This is a big world, we happen to have been born into a dominant country, itself part of a prosperous and powerful Western civilization. We're "oversupplied" with news though it may not inform us well. "Six stories from seven continents" is a modest effort to remind ourselves there are snippets, events, and stories from all around the world to hear and learn from... that our awareness is incomplete, and life is breathtakingly more complex and wonderful than we usually imagine.
North Korea
Wednesday, June 9, 2010
Healing a Bitter Legacy
The Balkans is an area east of Italy just across the Adriatic Sea, sometimes referred to as Southeastern Europe. For nearly 8 decades, Yugoslavia was a major nation within the Balkans containing a variety of peoples and identities, but in the early 90s, broke up into 6 independent states during what is called the Yugoslav wars. The bitterness and violence of that conflict still reverberate today, with genocide trials taking place at the International Court of Justice in the Hague, Netherlands. The conflict taught many Americans and Europeans anew the term "ethnic cleansing" so soon after the tensions of the Cold War were apparently receding. It was also a jarring revelation that modern technology and communication would not necessarily ease cultural differences, rather that modernity and savagery could so easily intertwine (think snipers picking off civilians while listening to their favorite artists on their walkmans).

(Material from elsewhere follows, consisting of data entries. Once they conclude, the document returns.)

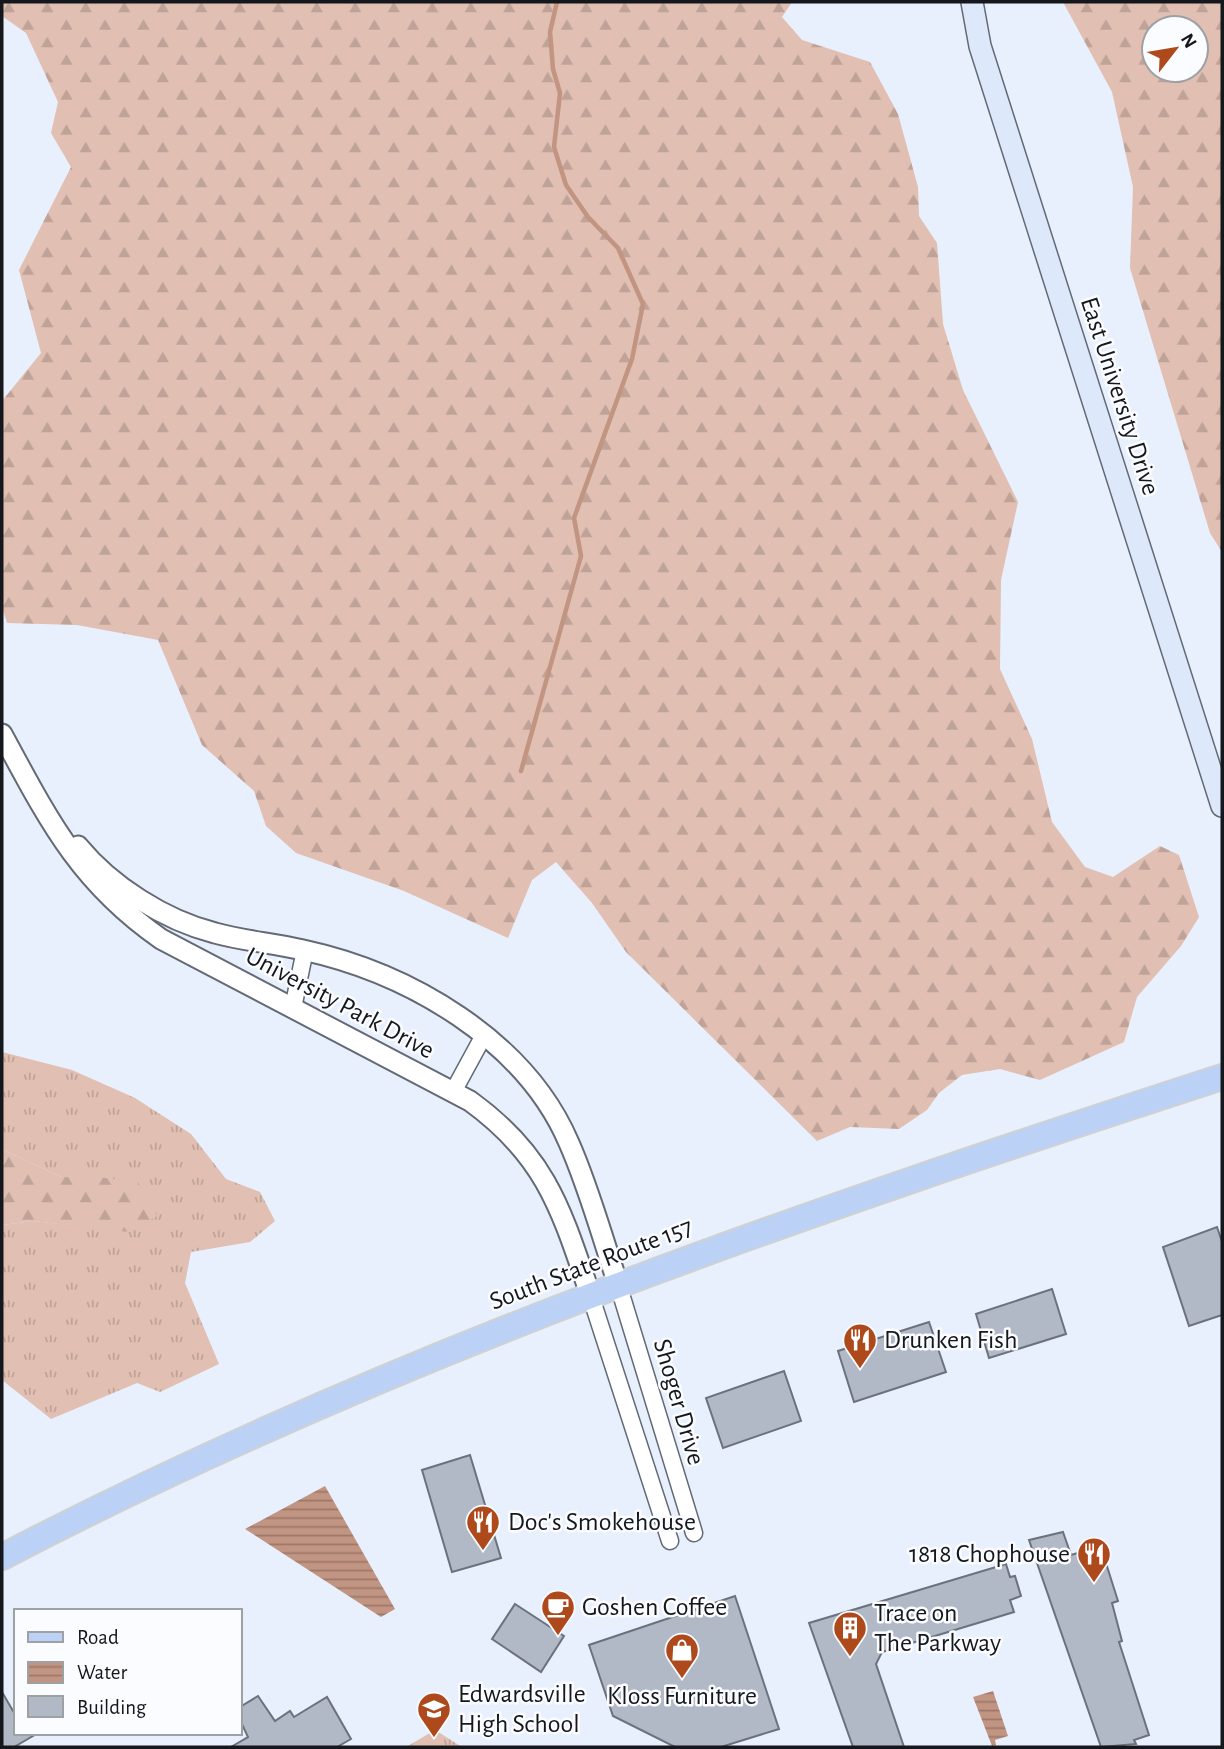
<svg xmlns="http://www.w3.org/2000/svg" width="1224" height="1749" viewBox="0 0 1224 1749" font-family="'Alegreya Sans',sans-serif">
	<defs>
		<pattern id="grass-tufts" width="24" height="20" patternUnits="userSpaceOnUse" patternTransform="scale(1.75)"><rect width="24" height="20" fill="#e1bfb2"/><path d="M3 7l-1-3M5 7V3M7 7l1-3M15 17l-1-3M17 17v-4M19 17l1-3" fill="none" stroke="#c0a398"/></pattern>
		<pattern id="forest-firs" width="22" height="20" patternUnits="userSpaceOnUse" patternTransform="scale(1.75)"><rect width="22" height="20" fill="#e1bfb2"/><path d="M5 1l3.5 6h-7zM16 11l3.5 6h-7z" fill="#c0a398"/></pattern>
		<pattern id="water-rules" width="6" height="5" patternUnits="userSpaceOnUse" patternTransform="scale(1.75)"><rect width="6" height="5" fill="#c29482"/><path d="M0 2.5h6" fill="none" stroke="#9c786a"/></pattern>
	</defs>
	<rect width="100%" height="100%" fill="#e8f0fd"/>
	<g fill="url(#grass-tufts)">
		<path d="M2,1052L72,1070L135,1098L191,1134L226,1179L260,1192L275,1221L250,1242L191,1252L185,1283L219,1364L160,1392L137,1383L51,1419L2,1380V1225L32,1221L80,1226L97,1177H61L2,1149Z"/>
		<path d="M435,1730L462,1747H406Z"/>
	</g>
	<g fill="url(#forest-firs)" fill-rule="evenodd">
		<path d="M2,2H792L782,17L802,40L870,62L898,114L918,187L919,216L937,243L943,324L963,390L1018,502L1001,580L1000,669L1032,739L1052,822L1085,867L1113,877L1160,846L1179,855L1199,917L1181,946L1137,997L1124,1042L1040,1080L1000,1069L962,1075L939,1093L927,1110L899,1129L850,1127L817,1141L626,952L592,903L556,862L532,880L508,938L404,891L296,853L266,826L254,791L202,745L158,640L77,625L7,623L2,607V401L41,353L19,270L71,167L51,133L58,102L26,33L2,16Z"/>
		<path d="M1063,2H1222V552L1210,533L1130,268L1133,187L1112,92ZM1154,28H1196V70H1154Z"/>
		<path d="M2,1149L61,1177H97L138,1182L157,1216L129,1232L32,1221L2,1225Z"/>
	</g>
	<g fill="url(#water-rules)">
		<path d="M325,1486L395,1609L381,1617L245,1529Z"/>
		<path d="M993,1691L1008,1736L995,1740L996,1745L992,1746L973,1697Z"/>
	</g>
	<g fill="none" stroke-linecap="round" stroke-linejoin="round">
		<path stroke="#c29482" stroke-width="4.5" d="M521,771L581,556L574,518L632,359L643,304L618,248L588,217L566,185L554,147L560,93L553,69L550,32L557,2"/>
	</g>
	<g fill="#b1b9c6" stroke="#6b727d" stroke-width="2">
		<path d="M1217,1227L1222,1242V1315L1189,1326L1163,1247Z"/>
		<path d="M1052,1289L1066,1334L989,1358L976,1314Z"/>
		<path d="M929,1322L946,1372L854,1402L838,1351Z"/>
		<path d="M784,1371L801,1421L723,1448L706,1398Z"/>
		<path d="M470,1455L501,1558L452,1572L422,1470Z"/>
		<path d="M1063,1532L1071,1555L1094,1548L1099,1562L1105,1560L1118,1601L1112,1603L1122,1641L1119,1642L1149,1735L1134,1740L1136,1744L1101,1747L1029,1540Z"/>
		<path d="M1006,1564L1010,1577L1015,1576L1021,1596L1010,1600L1014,1612L882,1652L876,1664L904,1747H853L809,1623Z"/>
		<path d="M735,1596L779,1729L721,1747H675L613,1716L589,1645Z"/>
		<path d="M515,1604L564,1636L541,1672L492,1639Z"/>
		<path d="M2,1692L16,1716V1733H38L14,1747H2Z"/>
		<path d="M258,1696L275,1721L290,1711L294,1717L327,1697L351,1739L337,1747H231L248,1737L240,1720V1707Z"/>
	</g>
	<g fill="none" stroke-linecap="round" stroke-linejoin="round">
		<g stroke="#636a75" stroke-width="19">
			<g id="minor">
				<path d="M293,1008L305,950"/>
				<path d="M453,1092L484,1035"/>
				<path d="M618,1284L694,1533"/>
				<path d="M590,1294L670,1541"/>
			</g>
		</g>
		<g stroke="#636a75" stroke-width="23">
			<g id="tertiary">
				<path d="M2,734C48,819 79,882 161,939L470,1101C546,1156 561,1209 590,1294"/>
				<path d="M78,846C111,886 164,920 215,933C243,941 274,943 303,950C409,973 525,1040 569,1143C589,1188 602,1237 618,1284"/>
			</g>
		</g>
		<g stroke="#636a75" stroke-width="24">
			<path id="secondary" d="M972,2L980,46L1222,806"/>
		</g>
		<g stroke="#d0d1d1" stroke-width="28">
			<path id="primary" d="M2,1557C391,1354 806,1212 1222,1077"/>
		</g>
		<use href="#minor" stroke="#fff" stroke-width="16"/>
		<use href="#tertiary" stroke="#fff" stroke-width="19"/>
		<use href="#secondary" stroke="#dde8fa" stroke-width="21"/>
		<use href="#primary" stroke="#bbd1f6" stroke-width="24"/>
	</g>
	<defs>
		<g id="restaurant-pin" transform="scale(1.75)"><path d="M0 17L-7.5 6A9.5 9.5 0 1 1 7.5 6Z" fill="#ae491c" stroke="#fbfcff"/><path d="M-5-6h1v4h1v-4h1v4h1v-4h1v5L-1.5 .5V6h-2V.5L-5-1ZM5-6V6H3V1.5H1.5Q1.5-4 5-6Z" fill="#fff"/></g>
		<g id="cafe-pin" transform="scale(1.75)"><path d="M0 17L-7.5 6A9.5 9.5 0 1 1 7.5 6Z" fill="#ae491c" stroke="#fbfcff"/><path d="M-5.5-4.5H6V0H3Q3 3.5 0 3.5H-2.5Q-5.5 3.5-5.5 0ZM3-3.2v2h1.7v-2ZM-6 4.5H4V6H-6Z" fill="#fff"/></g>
		<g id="building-pin" transform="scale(1.75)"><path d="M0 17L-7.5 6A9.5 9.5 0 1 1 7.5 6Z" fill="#ae491c" stroke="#fbfcff"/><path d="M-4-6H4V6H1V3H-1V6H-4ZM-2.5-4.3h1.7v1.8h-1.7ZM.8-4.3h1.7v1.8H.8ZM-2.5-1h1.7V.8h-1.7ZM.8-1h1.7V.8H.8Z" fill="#fff"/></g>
		<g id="shop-pin" transform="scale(1.75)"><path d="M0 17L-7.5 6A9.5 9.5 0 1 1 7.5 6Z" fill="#ae491c" stroke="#fbfcff"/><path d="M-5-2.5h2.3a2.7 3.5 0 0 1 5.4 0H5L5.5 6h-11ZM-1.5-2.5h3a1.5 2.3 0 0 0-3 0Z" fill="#fff"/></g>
		<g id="school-pin" transform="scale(1.75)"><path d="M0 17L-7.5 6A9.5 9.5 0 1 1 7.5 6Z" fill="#ae491c" stroke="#fbfcff"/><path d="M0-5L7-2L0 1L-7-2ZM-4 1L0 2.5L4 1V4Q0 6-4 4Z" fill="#fff"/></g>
	</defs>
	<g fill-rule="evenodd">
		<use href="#restaurant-pin" x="860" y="1340"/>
		<use href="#restaurant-pin" x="483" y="1522"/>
		<use href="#restaurant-pin" x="1094" y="1554"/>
		<use href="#cafe-pin" x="558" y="1607"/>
		<use href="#building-pin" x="850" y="1628"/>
		<use href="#shop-pin" x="682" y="1650"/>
		<use href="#school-pin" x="434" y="1709"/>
	</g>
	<g text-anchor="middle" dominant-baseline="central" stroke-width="5" stroke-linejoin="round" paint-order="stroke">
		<g font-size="26" fill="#14171b" stroke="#fbfcff">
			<text transform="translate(1120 396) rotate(72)">East University Drive</text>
			<text transform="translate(340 1003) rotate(28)">University Park Drive</text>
			<text transform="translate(591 1264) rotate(-21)">South State Route 157</text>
			<text transform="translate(679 1402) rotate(74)">Shoger Drive</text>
		</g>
		<g font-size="26" fill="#14171b" stroke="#fbfcff" text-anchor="start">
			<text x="884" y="1340">Drunken Fish</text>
			<text x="508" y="1522">Doc's Smokehouse</text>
			<text x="1070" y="1554" text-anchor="end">1818 Chophouse</text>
			<text x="582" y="1607">Goshen Coffee</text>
			<text x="874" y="1613">Trace on<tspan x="874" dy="30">The Parkway</tspan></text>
			<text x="458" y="1694">Edwardsville<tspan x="458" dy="30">High School</tspan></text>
			<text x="682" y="1696" text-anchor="middle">Kloss Furniture</text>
		</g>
	</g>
	<rect width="1224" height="1749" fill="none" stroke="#14171b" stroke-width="7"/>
	<rect x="14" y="1609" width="228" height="126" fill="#fbfcff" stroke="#9fa0a4" stroke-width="2"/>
	<rect x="28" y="1632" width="35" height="10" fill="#bbd1f6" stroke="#9fa0a4" stroke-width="2"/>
	<text x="77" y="1644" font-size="21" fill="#14171b">Road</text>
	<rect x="28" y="1662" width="35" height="21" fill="url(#water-rules)" stroke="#9fa0a4" stroke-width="2"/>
	<text x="77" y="1679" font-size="21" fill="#14171b">Water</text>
	<rect x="28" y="1696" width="35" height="21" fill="#b1b9c6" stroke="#9fa0a4" stroke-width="2"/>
	<text x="77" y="1714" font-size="21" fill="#14171b">Building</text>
	<g transform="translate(1175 49) rotate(59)"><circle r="33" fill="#fbfcff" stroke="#9fa0a4" stroke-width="2"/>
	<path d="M0-5L12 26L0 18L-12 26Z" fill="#ae491c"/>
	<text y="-10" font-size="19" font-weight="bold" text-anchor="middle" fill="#14171b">N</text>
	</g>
</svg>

Out of that conflict, six new nations emerged, with Slovenia leading the way, escaping nearly all the conflict of the other neighbors, with independence secured by 1992. It has moved steadily on, joining the European Union in 2004. Its immediate neighbor to the south, Croatia, had a more traumatic birthing, with several years of fighting between its resident Serbs and Bosnians intermixed with Croatians, but eventually realizing a cessation of conflict over its independence in 1995. Its goal of European Union membership since then, however, has been on hold due to a boundary dispute with Slovenia.
Just this week, after 16-17 years, this disputed boundary claim between the two countries - a tiny access port to the Adriatic Sea claimed by Slovenia at the bay of Piran (close to the Italian city of Trieste, see map) - is moving towards resolution. A national referendum by Slovenes ended in a favorable vote to bring the dispute to an international court for arbitration. A nice referral between two countries (don't you think?) who see the value of settling borders peacefully, concentrating on building up their economies to secure a better future for their next generations. (Also, Slovenia has an acapella choir, the Perpetuum Jazzile, who not only produced a breathtaking rendition of "Africa," by Toto - http://www.youtube.com/watch?v=05ip-N0H1Ig - but have now sung and recorded the South African national anthem in honor of the that nation hosting the 2010 World Cup)
Border disputes abound among the jostling 188-194 countries in the world today: wrong placement, no placement, ignored boundaries, armed borders - some having to do with national borders, others with even smaller divisions - the famous Berlin/east Berlin wall of the Cold War era, Kosovo a remainder of the 1990s Yugoslav Wars, the West Bank between Palestinians and Israel, the Kashmir flashpoint between India and Pakistan, the divided island of Cyprus, and the Armenian corridor to Nagorny Karabakh. All these represent opportunities for peaceful resolution, or if not, festering and flaring conflicts. I hope that Slovenia's recent move towards resolution with Croatia is noted and imitated.